Traduce al inglés la siguiente oración del texto sobre el contrato de Alberto: "Siempre es de esperar que el futuro nos depare algo mejor que el presente, sea como sea el presente y pase lo que pase al doblar la esquina."

■ **Texto de lectura**
+++++
Nada sería igual si aquel nueve de noviembre de dos mil siete mi buen amigo Alberto no hubiera firmado el maldito contrato. Nada sería igual si lo hubiera firmado. Nada sería igual de todos modos; pueden suponer cualquier hecho, que las consecuencias serían las que fueren: “si el hombre no hubiera pisado la Luna”, “si los dinosaurios estuvieran aún entre nosotros”, lo que se les antoje.
(Me chivan que los dinosaurios están aún entre nosotros).
¿Han pensado alguna vez en la reacción que se desencadena al pasear pisando o levantando unas hojas caídas en otoño? No, claro, porque es posible que vayan caminando con las manos en los bolsillos, contemplando el infinito que se cierne en el horizonte del pavimento encharcado. Pues bien, mientras se dejan llevar en esa marcha automatizada, mientras sus pensamientos están con las consecuencias de aquel abyecto contrato de esclavitud que firmó su amigo Alberto hace nueve años, algo está sucediendo en el incipiente humus bajo las hojas de castaños, álamos y almeces.
(Me corrigen: el horizonte no es infinito).
Siempre es de esperar que el futuro nos depare algo mejor que el presente, sea como sea el presente y pase lo que pase al doblar la esquina. Tanto si aparece el amor de sus vidas como si cruza un camión de reparto y les salpica de arriba abajo. Poco más o menos como le sucedió a Alberto un par de días antes de firmar el contrato en aquel aciago viernes de noviembre. Tenía dos opciones: firmar o no firmar. Firmó. Su exultante ánimo se iba atenuando según iba leyendo las cláusulas. Hasta que, cuando llegó a los derechos de propiedad intelectual, vaciló, comenzó a sudar y se tomó unos segundos recostándose en el respaldo de la silla. Sopesó cuanto pudo en ese breve lapso. Tanto, que llegó a colocar la roca esférica en la cúspide. Desgraciadamente, cayó por la ladera de la peor decisión. Y ya les digo que sigue siendo aquel Coyote burlado constantemente por un Correcaminos voraz.
+++++
■ **Datos proporcionados**
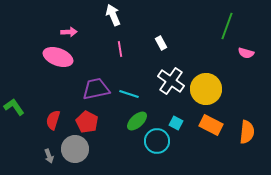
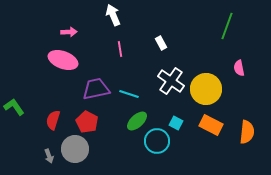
pink semicircle: moved 7 px left, 15 px down; rotated 63 degrees clockwise
pink ellipse: moved 5 px right, 3 px down
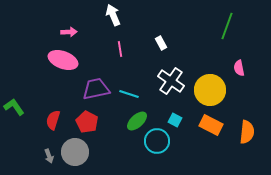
yellow circle: moved 4 px right, 1 px down
cyan square: moved 1 px left, 3 px up
gray circle: moved 3 px down
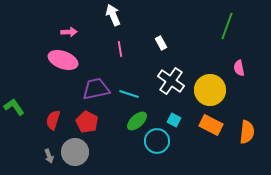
cyan square: moved 1 px left
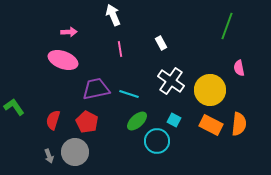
orange semicircle: moved 8 px left, 8 px up
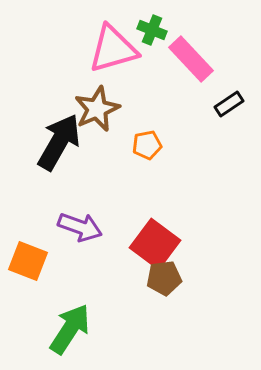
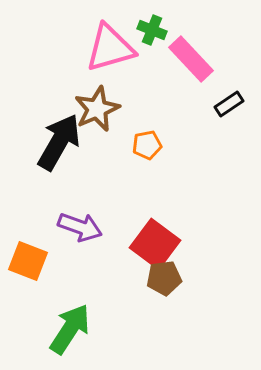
pink triangle: moved 3 px left, 1 px up
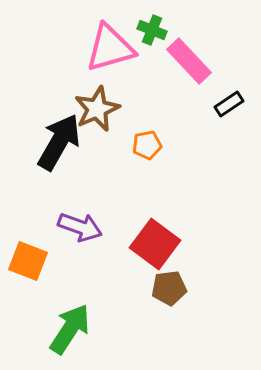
pink rectangle: moved 2 px left, 2 px down
brown pentagon: moved 5 px right, 10 px down
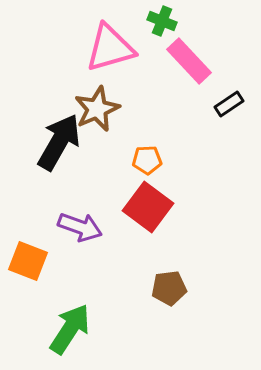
green cross: moved 10 px right, 9 px up
orange pentagon: moved 15 px down; rotated 8 degrees clockwise
red square: moved 7 px left, 37 px up
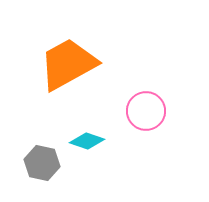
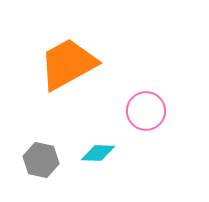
cyan diamond: moved 11 px right, 12 px down; rotated 16 degrees counterclockwise
gray hexagon: moved 1 px left, 3 px up
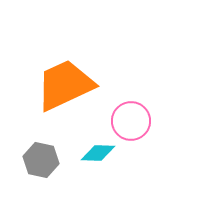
orange trapezoid: moved 3 px left, 21 px down; rotated 4 degrees clockwise
pink circle: moved 15 px left, 10 px down
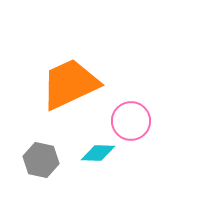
orange trapezoid: moved 5 px right, 1 px up
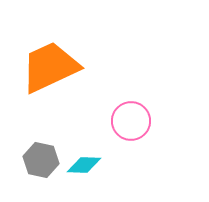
orange trapezoid: moved 20 px left, 17 px up
cyan diamond: moved 14 px left, 12 px down
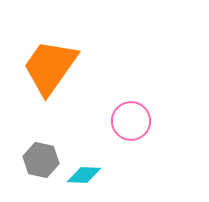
orange trapezoid: rotated 30 degrees counterclockwise
cyan diamond: moved 10 px down
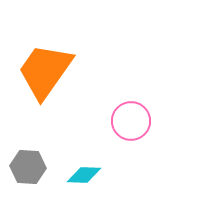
orange trapezoid: moved 5 px left, 4 px down
gray hexagon: moved 13 px left, 7 px down; rotated 8 degrees counterclockwise
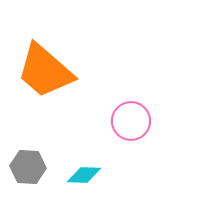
orange trapezoid: rotated 84 degrees counterclockwise
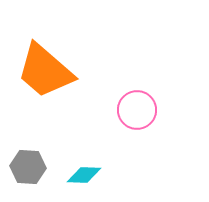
pink circle: moved 6 px right, 11 px up
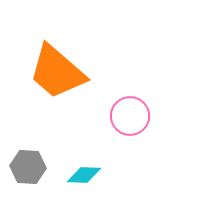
orange trapezoid: moved 12 px right, 1 px down
pink circle: moved 7 px left, 6 px down
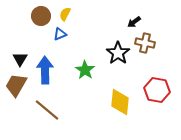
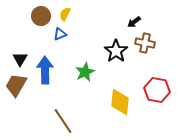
black star: moved 2 px left, 2 px up
green star: moved 2 px down; rotated 12 degrees clockwise
brown line: moved 16 px right, 11 px down; rotated 16 degrees clockwise
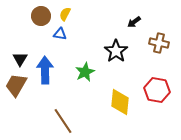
blue triangle: rotated 32 degrees clockwise
brown cross: moved 14 px right
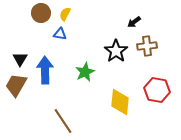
brown circle: moved 3 px up
brown cross: moved 12 px left, 3 px down; rotated 18 degrees counterclockwise
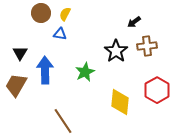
black triangle: moved 6 px up
red hexagon: rotated 20 degrees clockwise
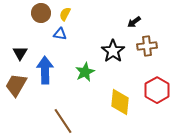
black star: moved 3 px left
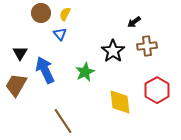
blue triangle: rotated 40 degrees clockwise
blue arrow: rotated 24 degrees counterclockwise
yellow diamond: rotated 12 degrees counterclockwise
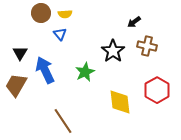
yellow semicircle: rotated 120 degrees counterclockwise
brown cross: rotated 18 degrees clockwise
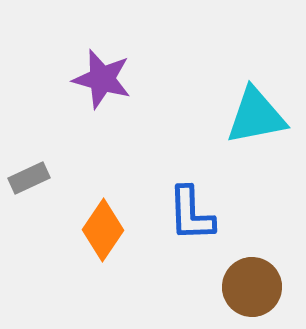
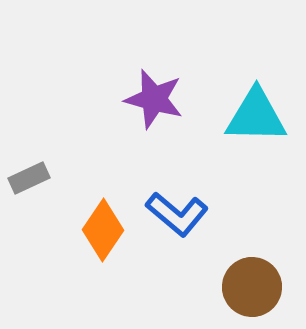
purple star: moved 52 px right, 20 px down
cyan triangle: rotated 12 degrees clockwise
blue L-shape: moved 14 px left; rotated 48 degrees counterclockwise
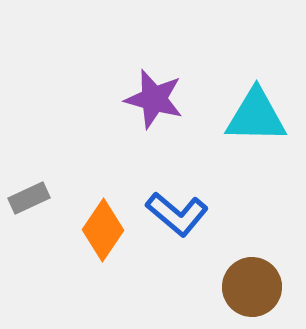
gray rectangle: moved 20 px down
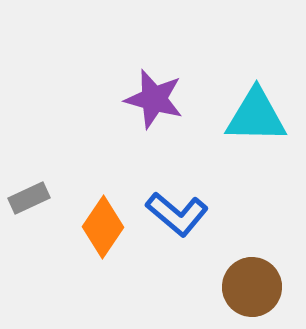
orange diamond: moved 3 px up
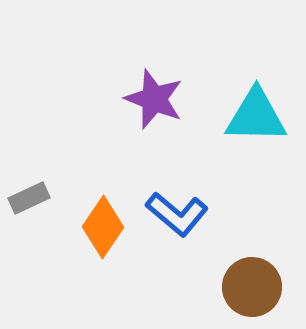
purple star: rotated 6 degrees clockwise
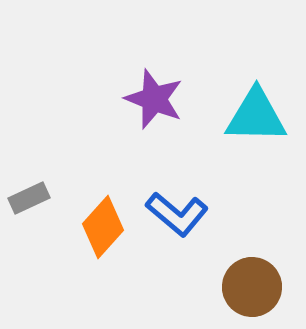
orange diamond: rotated 8 degrees clockwise
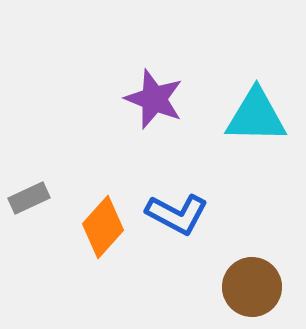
blue L-shape: rotated 12 degrees counterclockwise
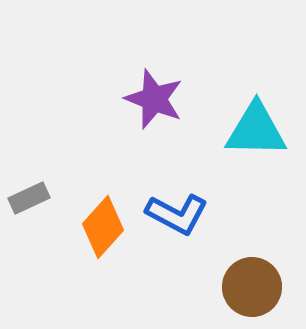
cyan triangle: moved 14 px down
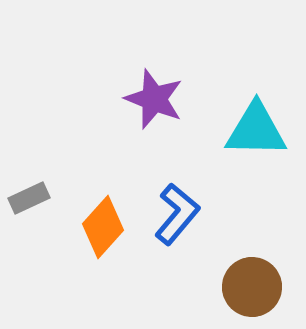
blue L-shape: rotated 78 degrees counterclockwise
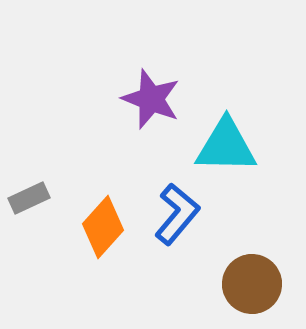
purple star: moved 3 px left
cyan triangle: moved 30 px left, 16 px down
brown circle: moved 3 px up
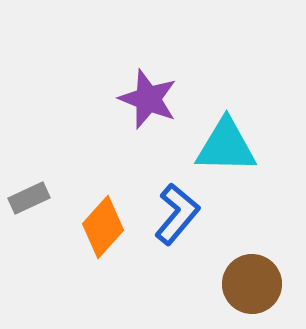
purple star: moved 3 px left
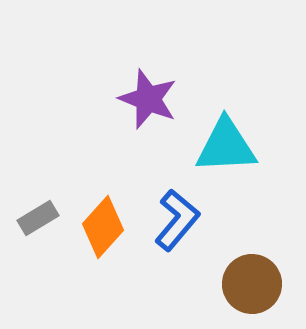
cyan triangle: rotated 4 degrees counterclockwise
gray rectangle: moved 9 px right, 20 px down; rotated 6 degrees counterclockwise
blue L-shape: moved 6 px down
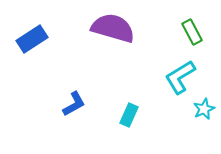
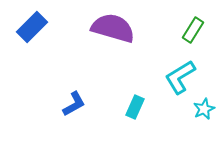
green rectangle: moved 1 px right, 2 px up; rotated 60 degrees clockwise
blue rectangle: moved 12 px up; rotated 12 degrees counterclockwise
cyan rectangle: moved 6 px right, 8 px up
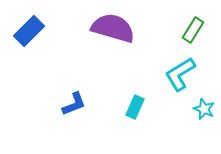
blue rectangle: moved 3 px left, 4 px down
cyan L-shape: moved 3 px up
blue L-shape: rotated 8 degrees clockwise
cyan star: rotated 25 degrees counterclockwise
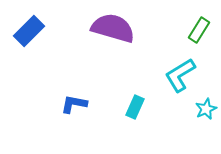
green rectangle: moved 6 px right
cyan L-shape: moved 1 px down
blue L-shape: rotated 148 degrees counterclockwise
cyan star: moved 2 px right; rotated 25 degrees clockwise
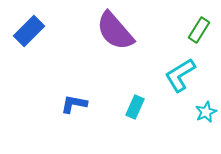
purple semicircle: moved 2 px right, 3 px down; rotated 147 degrees counterclockwise
cyan star: moved 3 px down
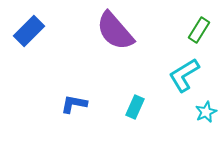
cyan L-shape: moved 4 px right
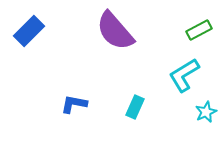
green rectangle: rotated 30 degrees clockwise
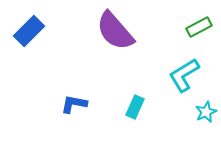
green rectangle: moved 3 px up
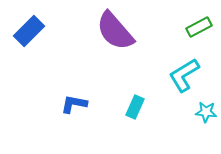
cyan star: rotated 30 degrees clockwise
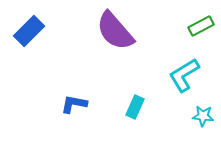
green rectangle: moved 2 px right, 1 px up
cyan star: moved 3 px left, 4 px down
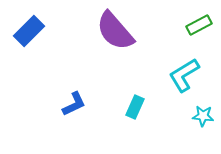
green rectangle: moved 2 px left, 1 px up
blue L-shape: rotated 144 degrees clockwise
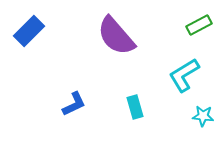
purple semicircle: moved 1 px right, 5 px down
cyan rectangle: rotated 40 degrees counterclockwise
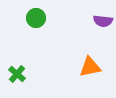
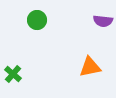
green circle: moved 1 px right, 2 px down
green cross: moved 4 px left
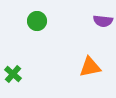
green circle: moved 1 px down
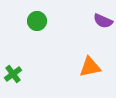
purple semicircle: rotated 18 degrees clockwise
green cross: rotated 12 degrees clockwise
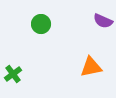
green circle: moved 4 px right, 3 px down
orange triangle: moved 1 px right
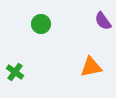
purple semicircle: rotated 30 degrees clockwise
green cross: moved 2 px right, 2 px up; rotated 18 degrees counterclockwise
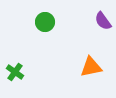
green circle: moved 4 px right, 2 px up
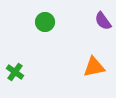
orange triangle: moved 3 px right
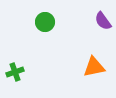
green cross: rotated 36 degrees clockwise
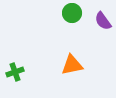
green circle: moved 27 px right, 9 px up
orange triangle: moved 22 px left, 2 px up
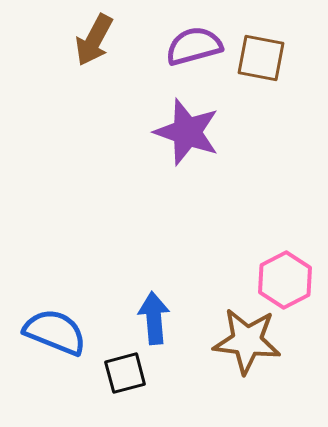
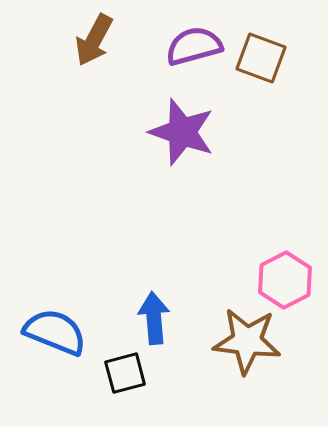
brown square: rotated 9 degrees clockwise
purple star: moved 5 px left
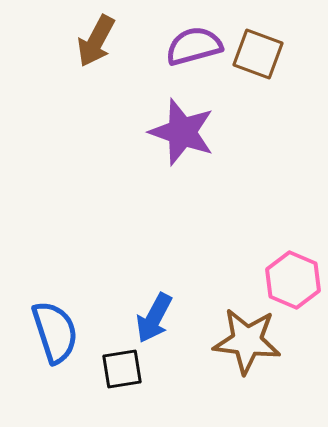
brown arrow: moved 2 px right, 1 px down
brown square: moved 3 px left, 4 px up
pink hexagon: moved 8 px right; rotated 10 degrees counterclockwise
blue arrow: rotated 147 degrees counterclockwise
blue semicircle: rotated 50 degrees clockwise
black square: moved 3 px left, 4 px up; rotated 6 degrees clockwise
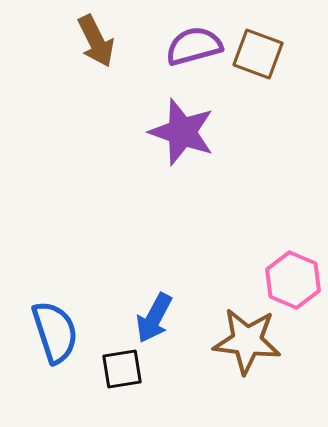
brown arrow: rotated 54 degrees counterclockwise
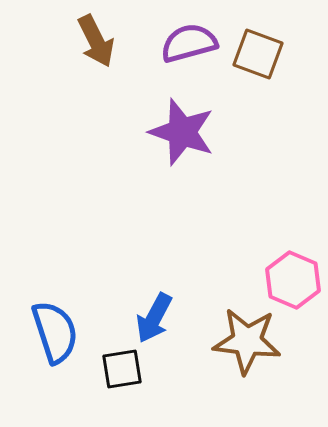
purple semicircle: moved 5 px left, 3 px up
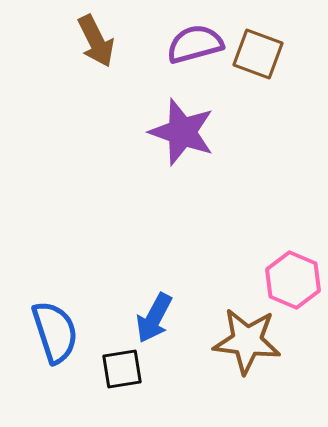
purple semicircle: moved 6 px right, 1 px down
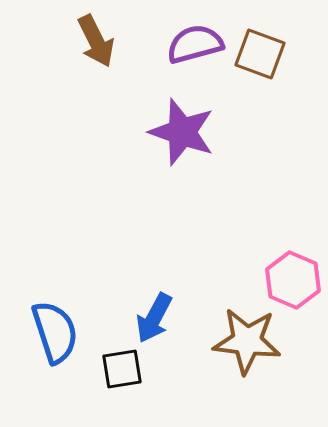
brown square: moved 2 px right
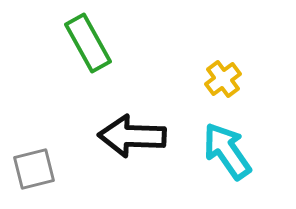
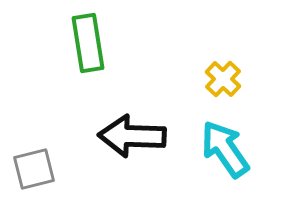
green rectangle: rotated 20 degrees clockwise
yellow cross: rotated 9 degrees counterclockwise
cyan arrow: moved 2 px left, 2 px up
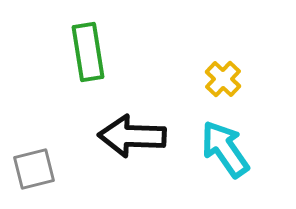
green rectangle: moved 9 px down
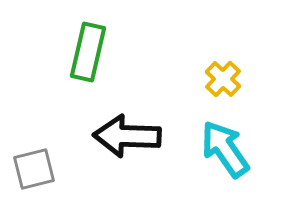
green rectangle: rotated 22 degrees clockwise
black arrow: moved 5 px left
+++++
■ **Resultado correcto**
One can always expect the future to bring us something better than the present, whatever the present may be and whatever happens around the corner.